* **Task instructions**
Nothing is to be altered. Print each record in full.

* **Given information**

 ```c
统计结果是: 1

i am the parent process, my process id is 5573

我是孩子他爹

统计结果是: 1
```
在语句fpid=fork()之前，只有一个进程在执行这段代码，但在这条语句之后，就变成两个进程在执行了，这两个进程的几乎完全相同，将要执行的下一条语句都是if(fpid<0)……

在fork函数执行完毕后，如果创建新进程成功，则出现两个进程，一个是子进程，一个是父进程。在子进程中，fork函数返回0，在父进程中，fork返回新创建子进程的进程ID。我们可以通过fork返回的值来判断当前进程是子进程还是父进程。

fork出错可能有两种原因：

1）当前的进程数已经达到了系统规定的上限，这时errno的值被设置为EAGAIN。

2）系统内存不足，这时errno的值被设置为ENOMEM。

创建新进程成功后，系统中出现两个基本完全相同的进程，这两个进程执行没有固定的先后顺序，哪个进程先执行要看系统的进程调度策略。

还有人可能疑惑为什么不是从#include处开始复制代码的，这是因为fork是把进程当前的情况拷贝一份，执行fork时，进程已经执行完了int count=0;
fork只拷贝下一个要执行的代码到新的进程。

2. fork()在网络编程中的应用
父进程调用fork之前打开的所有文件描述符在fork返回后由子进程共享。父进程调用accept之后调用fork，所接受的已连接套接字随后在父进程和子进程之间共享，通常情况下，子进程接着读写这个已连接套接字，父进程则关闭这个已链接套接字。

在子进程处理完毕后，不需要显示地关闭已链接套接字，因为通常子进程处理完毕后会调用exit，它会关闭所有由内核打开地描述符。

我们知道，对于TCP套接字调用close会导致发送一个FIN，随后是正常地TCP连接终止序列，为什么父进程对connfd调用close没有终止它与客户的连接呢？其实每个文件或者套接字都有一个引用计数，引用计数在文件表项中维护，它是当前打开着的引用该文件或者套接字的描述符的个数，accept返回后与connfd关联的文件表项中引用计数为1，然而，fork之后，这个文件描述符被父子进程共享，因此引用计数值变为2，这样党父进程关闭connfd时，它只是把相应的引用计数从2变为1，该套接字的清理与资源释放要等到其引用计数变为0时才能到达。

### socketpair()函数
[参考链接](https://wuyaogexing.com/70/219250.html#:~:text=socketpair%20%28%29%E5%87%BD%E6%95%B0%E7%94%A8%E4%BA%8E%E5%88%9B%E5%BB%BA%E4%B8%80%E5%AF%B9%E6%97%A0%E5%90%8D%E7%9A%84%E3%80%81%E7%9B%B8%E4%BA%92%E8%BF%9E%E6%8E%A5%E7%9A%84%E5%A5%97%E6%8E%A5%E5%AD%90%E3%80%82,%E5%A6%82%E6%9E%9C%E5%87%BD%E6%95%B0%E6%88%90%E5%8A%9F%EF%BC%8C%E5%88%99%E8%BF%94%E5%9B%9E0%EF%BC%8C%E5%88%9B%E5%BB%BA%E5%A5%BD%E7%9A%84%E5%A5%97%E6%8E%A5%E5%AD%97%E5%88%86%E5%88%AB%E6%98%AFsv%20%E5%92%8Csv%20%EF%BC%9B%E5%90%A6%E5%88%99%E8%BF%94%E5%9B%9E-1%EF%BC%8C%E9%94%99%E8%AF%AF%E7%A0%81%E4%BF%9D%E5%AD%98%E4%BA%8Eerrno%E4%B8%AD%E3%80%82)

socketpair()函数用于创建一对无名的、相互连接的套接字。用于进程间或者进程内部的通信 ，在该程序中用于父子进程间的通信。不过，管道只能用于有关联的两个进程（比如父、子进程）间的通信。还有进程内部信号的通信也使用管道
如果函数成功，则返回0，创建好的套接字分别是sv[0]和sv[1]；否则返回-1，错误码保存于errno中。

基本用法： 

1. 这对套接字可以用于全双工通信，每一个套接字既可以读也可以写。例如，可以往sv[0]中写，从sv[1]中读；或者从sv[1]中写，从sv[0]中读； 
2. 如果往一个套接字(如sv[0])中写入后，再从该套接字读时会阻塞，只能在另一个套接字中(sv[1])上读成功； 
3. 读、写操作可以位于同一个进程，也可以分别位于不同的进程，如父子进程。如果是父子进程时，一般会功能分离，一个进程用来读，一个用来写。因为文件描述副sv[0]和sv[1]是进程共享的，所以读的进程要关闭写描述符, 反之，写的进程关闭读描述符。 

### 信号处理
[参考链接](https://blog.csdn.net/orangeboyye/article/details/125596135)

* **Reply to the exercise**
 ```c
统计结果是: 1

i am the parent process, my process id is 5573

我是孩子他爹

统计结果是: 1
```
在语句fpid=fork()之前，只有一个进程在执行这段代码，但在这条语句之后，就变成两个进程在执行了，这两个进程的几乎完全相同，将要执行的下一条语句都是if(fpid<0)……

在fork函数执行完毕后，如果创建新进程成功，则出现两个进程，一个是子进程，一个是父进程。在子进程中，fork函数返回0，在父进程中，fork返回新创建子进程的进程ID。我们可以通过fork返回的值来判断当前进程是子进程还是父进程。

fork出错可能有两种原因：

1）当前的进程数已经达到了系统规定的上限，这时errno的值被设置为EAGAIN。

2）系统内存不足，这时errno的值被设置为ENOMEM。

创建新进程成功后，系统中出现两个基本完全相同的进程，这两个进程执行没有固定的先后顺序，哪个进程先执行要看系统的进程调度策略。

还有人可能疑惑为什么不是从#include处开始复制代码的，这是因为fork是把进程当前的情况拷贝一份，执行fork时，进程已经执行完了int count=0;
fork只拷贝下一个要执行的代码到新的进程。

2. fork()在网络编程中的应用
父进程调用fork之前打开的所有文件描述符在fork返回后由子进程共享。父进程调用accept之后调用fork，所接受的已连接套接字随后在父进程和子进程之间共享，通常情况下，子进程接着读写这个已连接套接字，父进程则关闭这个已链接套接字。

在子进程处理完毕后，不需要显示地关闭已链接套接字，因为通常子进程处理完毕后会调用exit，它会关闭所有由内核打开地描述符。

我们知道，对于TCP套接字调用close会导致发送一个FIN，随后是正常地TCP连接终止序列，为什么父进程对connfd调用close没有终止它与客户的连接呢？其实每个文件或者套接字都有一个引用计数，引用计数在文件表项中维护，它是当前打开着的引用该文件或者套接字的描述符的个数，accept返回后与connfd关联的文件表项中引用计数为1，然而，fork之后，这个文件描述符被父子进程共享，因此引用计数值变为2，这样党父进程关闭connfd时，它只是把相应的引用计数从2变为1，该套接字的清理与资源释放要等到其引用计数变为0时才能到达。

### socketpair()函数
[参考链接](https://wuyaogexing.com/70/219250.html#:~:text=socketpair%20%28%29%E5%87%BD%E6%95%B0%E7%94%A8%E4%BA%8E%E5%88%9B%E5%BB%BA%E4%B8%80%E5%AF%B9%E6%97%A0%E5%90%8D%E7%9A%84%E3%80%81%E7%9B%B8%E4%BA%92%E8%BF%9E%E6%8E%A5%E7%9A%84%E5%A5%97%E6%8E%A5%E5%AD%90%E3%80%82,%E5%A6%82%E6%9E%9C%E5%87%BD%E6%95%B0%E6%88%90%E5%8A%9F%EF%BC%8C%E5%88%99%E8%BF%94%E5%9B%9E0%EF%BC%8C%E5%88%9B%E5%BB%BA%E5%A5%BD%E7%9A%84%E5%A5%97%E6%8E%A5%E5%AD%97%E5%88%86%E5%88%AB%E6%98%AFsv%20%E5%92%8Csv%20%EF%BC%9B%E5%90%A6%E5%88%99%E8%BF%94%E5%9B%9E-1%EF%BC%8C%E9%94%99%E8%AF%AF%E7%A0%81%E4%BF%9D%E5%AD%98%E4%BA%8Eerrno%E4%B8%AD%E3%80%82)

socketpair()函数用于创建一对无名的、相互连接的套接字。用于进程间或者进程内部的通信 ，在该程序中用于父子进程间的通信。不过，管道只能用于有关联的两个进程（比如父、子进程）间的通信。还有进程内部信号的通信也使用管道
如果函数成功，则返回0，创建好的套接字分别是sv[0]和sv[1]；否则返回-1，错误码保存于errno中。

基本用法： 

1. 这对套接字可以用于全双工通信，每一个套接字既可以读也可以写。例如，可以往sv[0]中写，从sv[1]中读；或者从sv[1]中写，从sv[0]中读； 
2. 如果往一个套接字(如sv[0])中写入后，再从该套接字读时会阻塞，只能在另一个套接字中(sv[1])上读成功； 
3. 读、写操作可以位于同一个进程，也可以分别位于不同的进程，如父子进程。如果是父子进程时，一般会功能分离，一个进程用来读，一个用来写。因为文件描述副sv[0]和sv[1]是进程共享的，所以读的进程要关闭写描述符, 反之，写的进程关闭读描述符。 

### 信号处理
[参考链接](https://blog.csdn.net/orangeboyye/article/details/125596135)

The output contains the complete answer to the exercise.